The second difference is that what remains of world government is trying to both isolate the healthy and find a cause.  This isn’t a few survivors huddled in a cabin trying to hold off the lurching undead.  Or one scientist holed up in what’s left of Manhattan with his dog.  It’s what—I hope—would happen should a real fast-moving, rapidly mutating virus gain a foothold.  The military takes charge, sets up perimeters and keeps the scientists safe while they search for Patient Zero.  Governments cooperate.  Old enemies join forces to protect themselves from the infected.   Strangers help. 

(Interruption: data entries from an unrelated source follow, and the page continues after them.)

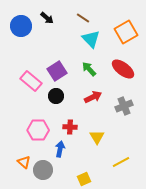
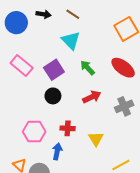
black arrow: (47, 18) -> (44, 14), turned -32
brown line: (83, 18) -> (73, 14), moved
cyan triangle: (91, 39) -> (71, 40), moved
pink rectangle: (31, 81) -> (22, 66), moved

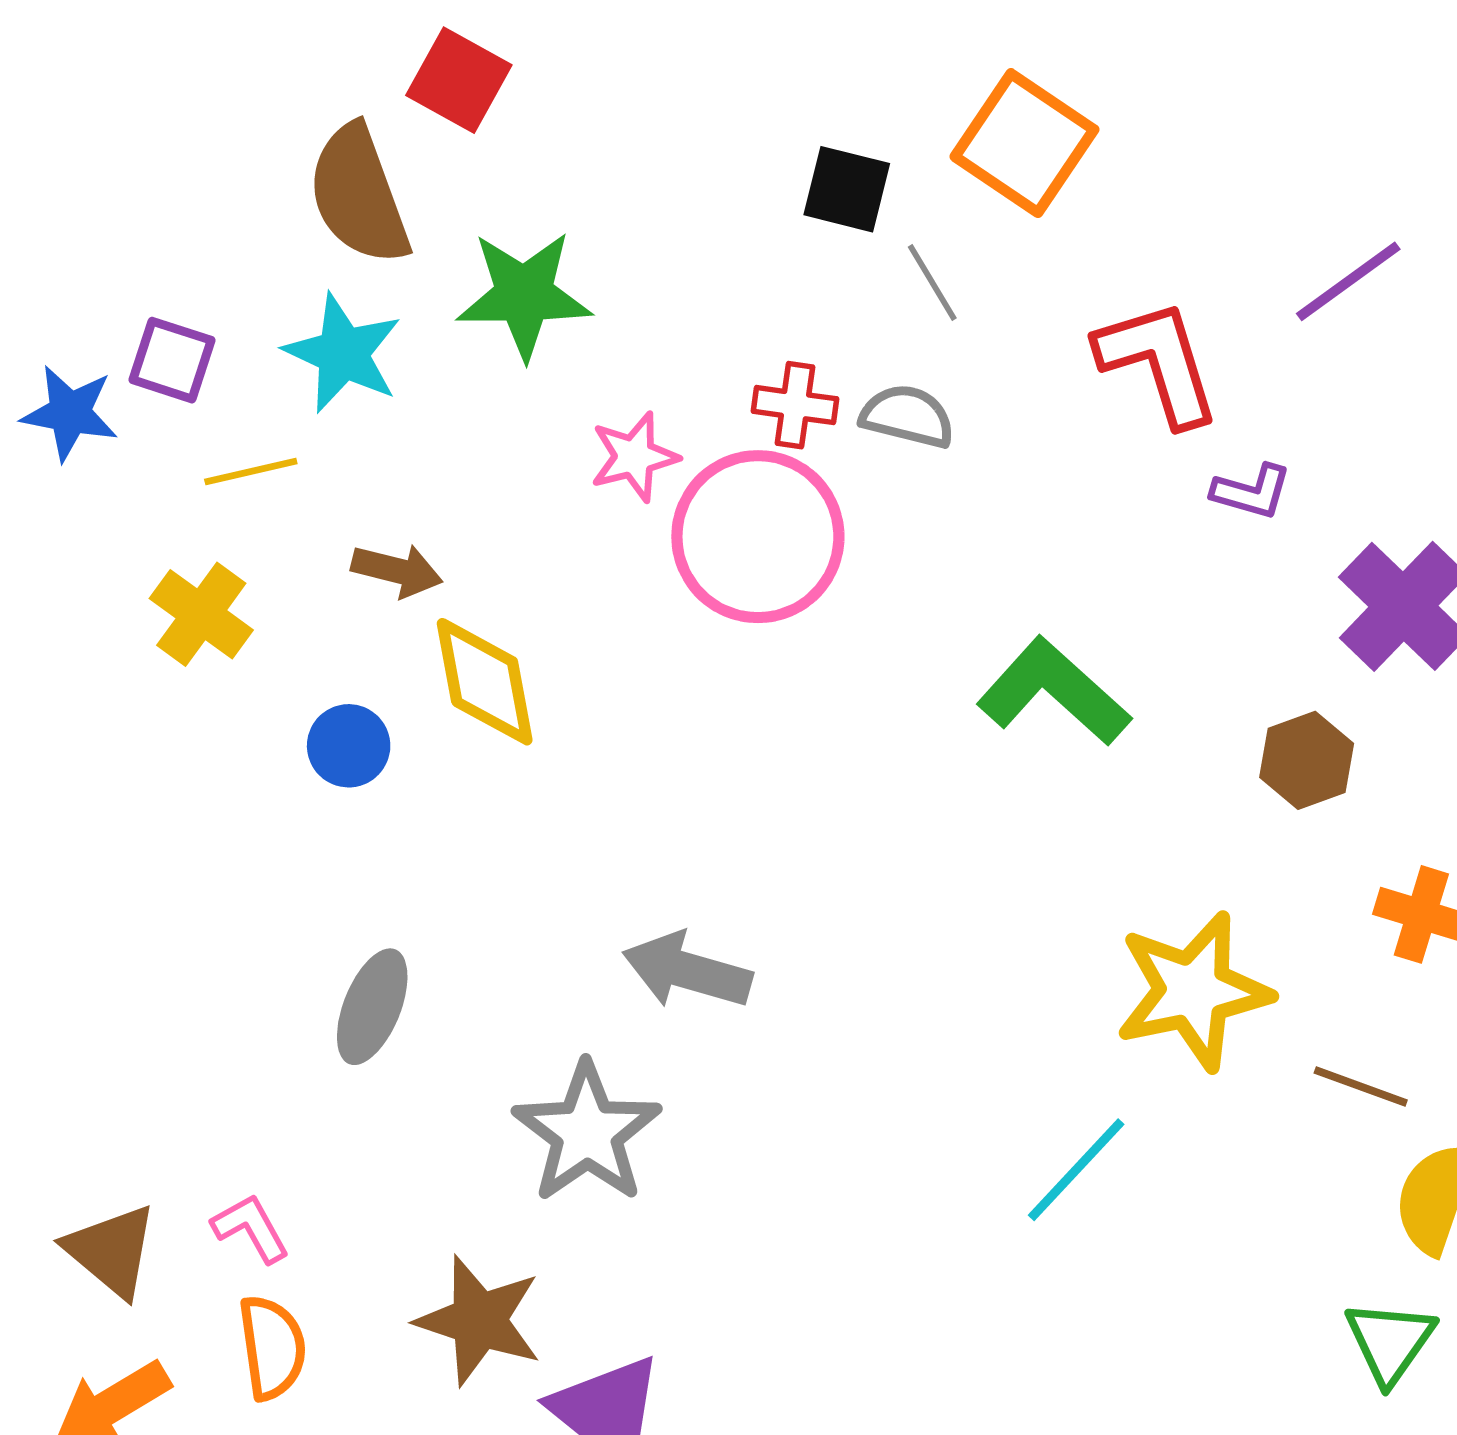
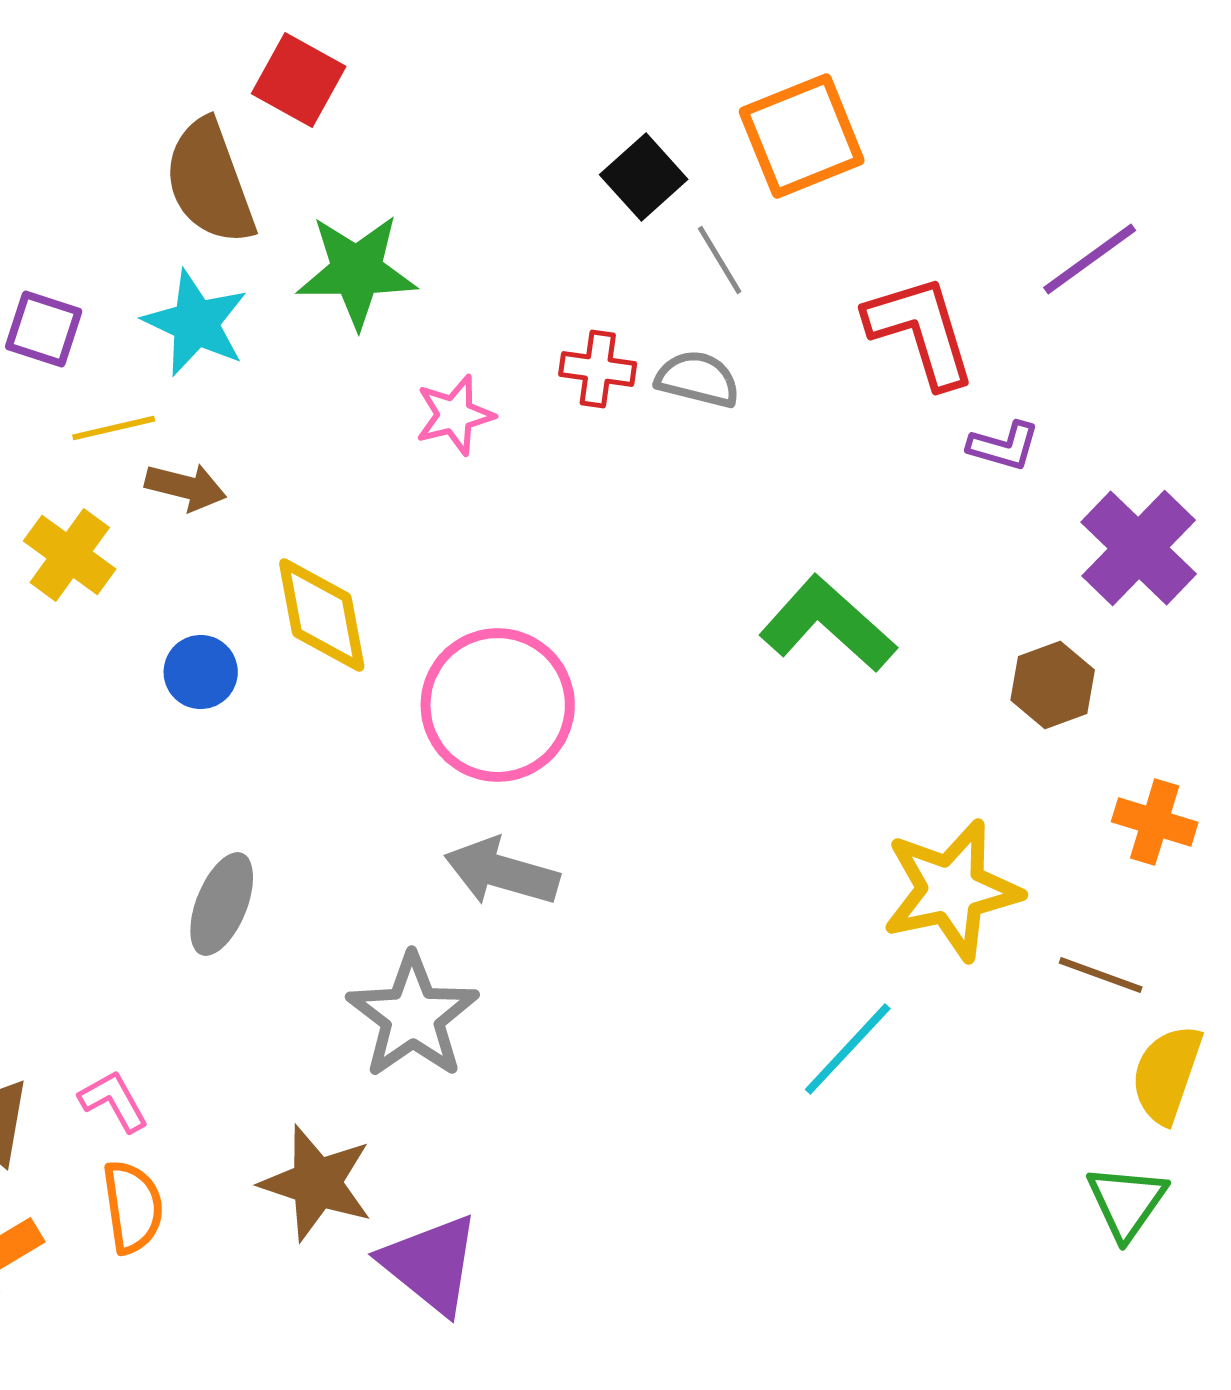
orange square: (1024, 143) -> (802, 136), turned 34
black square: (847, 189) -> (644, 177), turned 34
pink circle: (758, 537) -> (498, 705), moved
brown arrow: (397, 570) -> (186, 487), moved

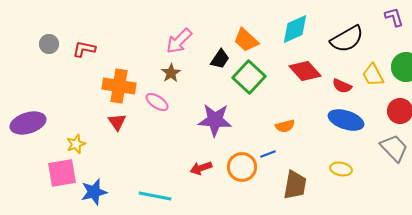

In fact, the most effective part of the movie is at the end when the big set pieces of mass attacks are over and the story comes down to a few people struggling to find the answer.  That’s where all the real eye-popping, teeth-clicking suspense comes in and it’s done well.  If you can imagine Run Silent, Run Deep combined with Die Hard, you get a sense of how suspenseful the ending is.  

World War Z, Max Brooks
I went to the theater with some trepidation, however.  This story is based on the book by Max Brooks (son of Mel Brooks and Anne Bancroft) but the movie relates what happened before the book starts so a lot of original writing needed to be done. The screenplay for WWZ is credited to no fewer than four writers and that’s never a good thing.  The final product of such collaboration is usually a mish-mash of ideas that don’t mesh well and result in a disjointed, incomprehensible story.   But the writers for WWZ are Damon Lindelof, Drew Goddard, Matthew Michael Carnahan, and J. Michael Straczynski and that makes a big difference.  These guys all know their way around a good tight script and they all have a great track record.  

Although WWZ had its problems during production, the final result is a highly enjoyable film and I recommend it strongly.  See it in 3D.